About the Panellists

Usha Ramanathan works on the jurisprudence of law, poverty and rights. She  researches, writes and speaks on issues that include the nature of law, Bhopal Gas Disaster, mass displacement, eminent domain, manual scavenging, civil liberties including the death penalty, beggary, criminal law, custodial institutions, the environment, judicial process. She has been tracking, and engaging with, the UID project and has written, and debated extensively, on the subject. Her work draws heavily upon non-governmental experience in its encounters with the state, a 6 year stint with a law journal (Supreme Court Cases) as reporter from the Supreme Court, and engaging with matters of public policy. She is a regular speaker at various universities, that have included MIT, Yale in the US, York, Osborne, Ottawa and Queens in Canada, SOAS and Essex in the UK, Humboldt in Germany and many universities in India.

Seema Chishti has been in journalism for more than two and a half decades. She is the Deputy Editor at The Indian Express. Prior to this, she was with the BBC and Hindustan Times Television. Along with two of her co-authors, she has put together a story of independent India through hindi film songs. The book is called Note By Note, The India Story (1947-2017).
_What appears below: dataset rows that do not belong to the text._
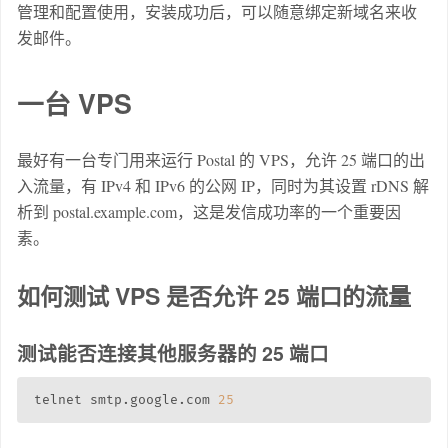
管理和配置使用，安装成功后，可以随意绑定新域名来收
发邮件。
一台 VPS
最好有一台专门用来运行 Postal 的 VPS，允许 25 端口的出
入流量，有 IPv4 和 IPv6 的公网 IP，同时为其设置 rDNS 解
析到 postal.example.com，这是发信成功率的一个重要因
素。
如何测试 VPS 是否允许 25 端口的流量
测试能否连接其他服务器的 25 端口
telnet smtp.google.com 
25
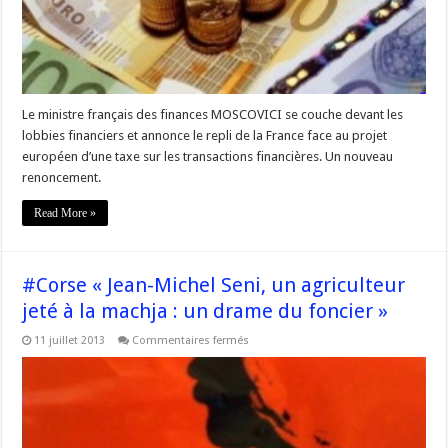
Le ministre français des finances MOSCOVICI se couche devant les
lobbies financiers et annonce le repli de la France face au projet
européen d’une taxe sur les transactions financières. Un nouveau
renoncement.
Read More »
#Corse « Jean-Michel Seni, un agriculteur
jeté à la machja : un drame du foncier »
sur
11 juillet 2013
Commentaires fermés
#Corse
« Jean-
Michel
Seni,
un
agriculteur
jeté
à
Shankar Gopalakrishnan is a writer and organiser based out of Dehradun. He is affiliated with the Campaign for Survival and Dignity, a national platform of adivasi and forest dwellers’ organisations, and Chetna Andolan, a people’s organisation of the state of Uttarakhand. He has written about political economy, control over natural resources, hate politics, migration, workers’ issues, and other issues relating to social change.